Ah, folks. It ain’t so. While Keasling’s corporation did develop a gene-tweaked bug to produce the stuff, the actual cost is the same as for the naturally grown version of the drug. No 90 percent savings. As we reported here last month. Oh, and did we mention that a UC regent has invested in the company?
Keasling’s was one of several salary hikes the regents approved, drawing the ire of university blue collar workers who have been laid off in droves.
Here’s the reaction from one union:
Notes released yesterday evening reveal that while the UC Regents discussed fee hikes for students and benefits cuts to staff, they approved a number of salary increases and new positions for UC executives. In one case, a Vice Chancellor was hired at a salary level $132,000 higher than that of his predecessor with an additional $110,000 one-time bonus. Some UC employees find it ironic that one of the approved actions created a new position for a “Chief Ethics and Compliance Officer”.
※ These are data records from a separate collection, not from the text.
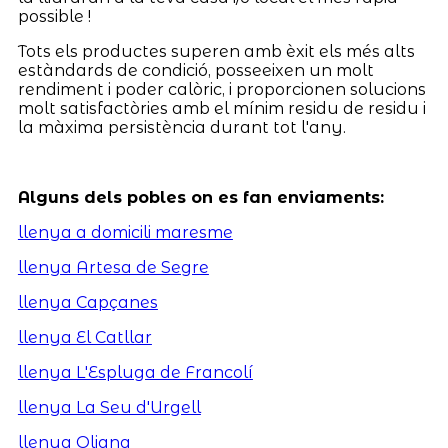
possible !
Tots els productes superen amb èxit els més alts
estàndards de condició, posseeixen un molt
rendiment i poder calòric, i proporcionen solucions
molt satisfactòries amb el mínim residu de residu i
la màxima persistència durant tot l'any.
Alguns dels pobles on es fan enviaments:
llenya a domicili maresme
llenya Artesa de Segre
llenya Capçanes
llenya El Catllar
llenya L'Espluga de Francolí
llenya La Seu d'Urgell
llenya Oliana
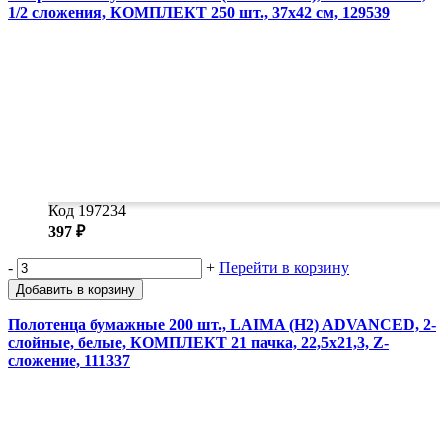
1/2 сложения, КОМПЛЕКТ 250 шт., 37х42 см, 129539
Код 197234
397 ₽
-
+
Перейти в корзину
Добавить в корзину
Полотенца бумажные 200 шт., LAIMA (H2) ADVANCED, 2-
слойные, белые, КОМПЛЕКТ 21 пачка, 22,5х21,3, Z-
сложение, 111337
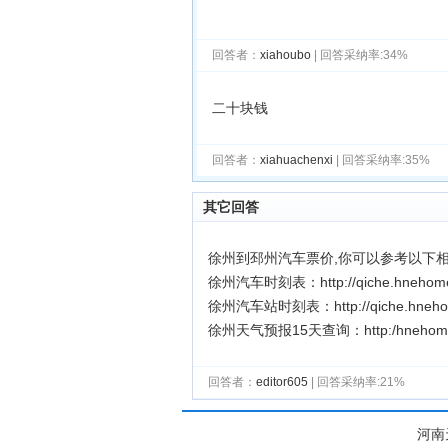
回答者：
xiahoubo
| 回答采纳率:34%
二十块钱
回答者：
xiahuachenxi
| 回答采纳率:35%
其它回答
徐州到邳州汽车票价,你可以参考以下
徐州汽车时刻表：http://qiche.hnehome.n
徐州汽车站时刻表：http://qiche.hnehome
徐州天气预报15天查询：http:/hnehome.ne
回答者：
editor605
| 回答采纳率:21%
河南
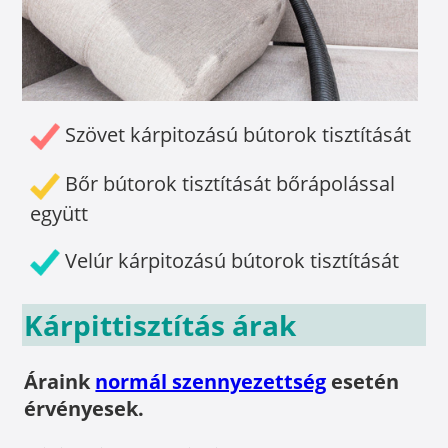
Szövet kárpitozású bútorok tisztítását
Bőr bútorok tisztítását bőrápolással
együtt
Velúr kárpitozású bútorok tisztítását
Kárpittisztítás árak
Áraink
normál szennyezettség
esetén
érvényesek.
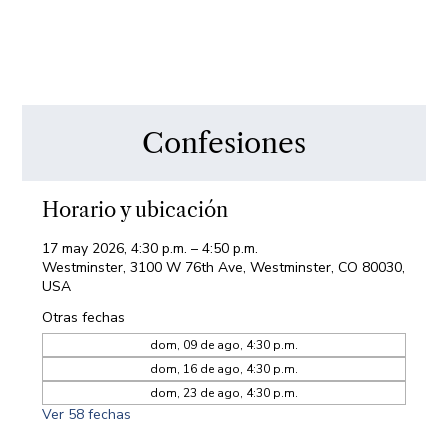
Confesiones
Horario y ubicación
17 may 2026, 4:30 p.m. – 4:50 p.m.
Westminster, 3100 W 76th Ave, Westminster, CO 80030,
USA
Otras fechas
dom, 09 de ago, 4:30 p.m.
dom, 16 de ago, 4:30 p.m.
dom, 23 de ago, 4:30 p.m.
Ver 58 fechas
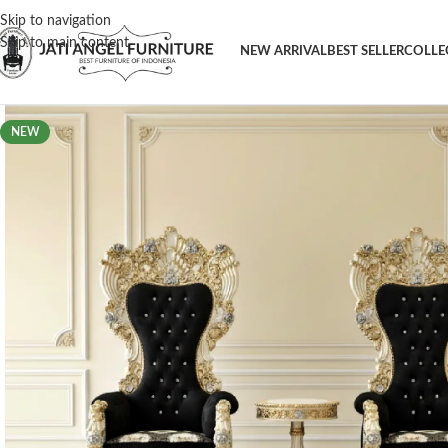
Skip to navigation
Skip to main content
NEW ARRIVAL
BEST SELLER
COLLE
NEW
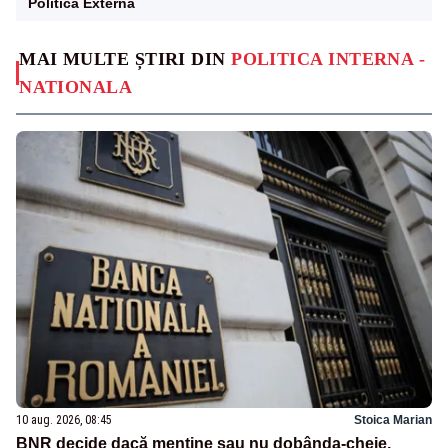
Politica Externa
MAI MULTE ȘTIRI DIN
POLITICA INTERNA -
NATIONALA
10 aug. 2026, 08:45
Stoica Marian
BNR decide dacă menține sau nu dobânda-cheie,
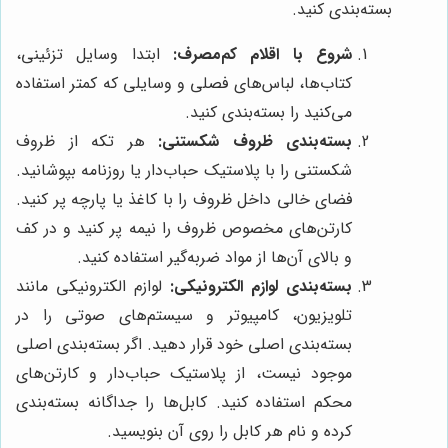
بسته‌بندی کنید.
شروع با اقلام کم‌مصرف:
ابتدا وسایل تزئینی،
کتاب‌ها، لباس‌های فصلی و وسایلی که کمتر استفاده
می‌کنید را بسته‌بندی کنید.
بسته‌بندی ظروف شکستنی:
هر تکه از ظروف
شکستنی را با پلاستیک حباب‌دار یا روزنامه بپوشانید.
فضای خالی داخل ظروف را با کاغذ یا پارچه پر کنید.
کارتن‌های مخصوص ظروف را نیمه پر کنید و در کف
و بالای آن‌ها از مواد ضربه‌گیر استفاده کنید.
بسته‌بندی لوازم الکترونیکی:
لوازم الکترونیکی مانند
تلویزیون، کامپیوتر و سیستم‌های صوتی را در
بسته‌بندی اصلی خود قرار دهید. اگر بسته‌بندی اصلی
موجود نیست، از پلاستیک حباب‌دار و کارتن‌های
محکم استفاده کنید. کابل‌ها را جداگانه بسته‌بندی
کرده و نام هر کابل را روی آن بنویسید.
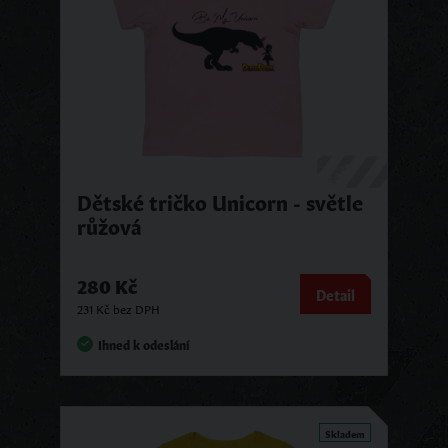
Dětské tričko Unicorn - světle
růžová
280 Kč
Detail
231 Kč bez DPH
Ihned k odeslání
Skladem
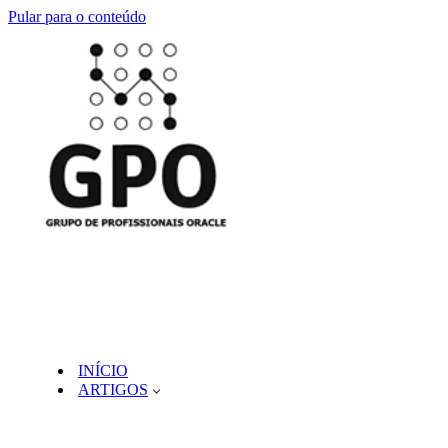
Pular para o conteúdo
INÍCIO
ARTIGOS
“The Regents need a lesson in ethics, but I don’t think another another executive earning $230,000 a year will help,” says Jelger Kalmijn, a staff research associate at UC San Diego and President of the University Professional and Technical Employees (UPTE-CWA 9119). “This is unconscionable at a time when they are proposing to take more money from the families of students and workers.”
“The Regents continue to prioritize executives at the expense of the public mission of the university,” says Lakesha Harrison, a Licensed Vocational Nurse at UCLA and President of the American Federation of State County and Municipal Employees Local 3299. While campuses such as UC Berkeley are proposing layoffs of 200 staff, the money spent on management continues to grow. A recent analysis of UC data by Berkeley professor Charles Schwartz shows that in just the last 13 years, excessive hiring of top administrators is costing the university over $600 million a year.
“The Regents say they have no choice but to raise student fees and make drastic changes to retirement benefits” continued Harrison, “but then behind closed doors they approve more spending on executives. Instead of imposing financial hardship on students and staff they should start by making cuts to administrators earning six-figure salaries”.
Ah, well. At
Global Corporate University UC Berkeley, it’s [Big] Business as usual.